■ Given text
# Goat Anonymous Online Meeting...



## Catahoula (Aug 24, 2012)

G.A.S relapse.... I have an urge to...get another goat and I need your help. Please tell me all the good reasons for NOT getting this 4 month old cute wether. I have a great set up right now with two 6 month old Boer wether. Our winter is cold, snowy and Windy...harsh! This will be our first winter with goats. We don't have water or electricity source at the goat area. Ready for my reasons Not to get him?


----------



## SheepGirl (Aug 24, 2012)

He will feel like an outsider when introduced to your two wethers...but then again they could welcome him with open arms and they will get along great


----------



## Straw Hat Kikos (Aug 24, 2012)

I can't do it. I have a thing about telling people to not get goats. LOL
I personally am not a big fan of weathers, but that is for my situation. I know they are the nicest goats and love people. In my case a weather gives me nothing back so I would not take one. Buut for you.....I say get him!! Is there a reason to NOT get a goat?


----------



## elevan (Aug 24, 2012)

An extra bucket of water to haul in the winter...  

Heck, what am I saying?  Get the goat!


----------



## Catahoula (Aug 24, 2012)

Focus!!! Goat Anonymous Meeting. Not Goat Enabler Meeting.


----------



## Straw Hat Kikos (Aug 24, 2012)

Hey! Your signature even says, "One dog and two goats...for now" LOL


----------



## Catahoula (Aug 24, 2012)

Straw Hat Kikos said:
			
		

> Hey! Your signature even says, "One dog and two goats...for now" LOL


  Very observant! I just changed it.


----------



## Roll farms (Aug 25, 2012)

I really wouldn't add a single goat to a 'herd' of 2.  He'd be an outsider and get picked on, like Sheepgirl said....
I try to add 2 when I buy more.  That way they have their own buddy.


----------



## DonnaBelle (Aug 25, 2012)

Wow, you are asking the wrong bunch of folks for help in that situation!!

■ What needs to be done
Rewrite the part of the goat forum thread between "## Roll farms" and "their own buddy.", inclusive, changing "buddy" to "companion".

■ Given entries
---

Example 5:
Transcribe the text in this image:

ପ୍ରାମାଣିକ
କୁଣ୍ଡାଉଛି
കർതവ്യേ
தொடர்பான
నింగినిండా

■ Response to this exercise
## Roll farms (Aug 25, 2012)

I really wouldn't add a single goat to a 'herd' of 2.  He'd be an outsider and get picked on, like Sheepgirl said....
I try to add 2 when I buy more.  That way they have their own companion.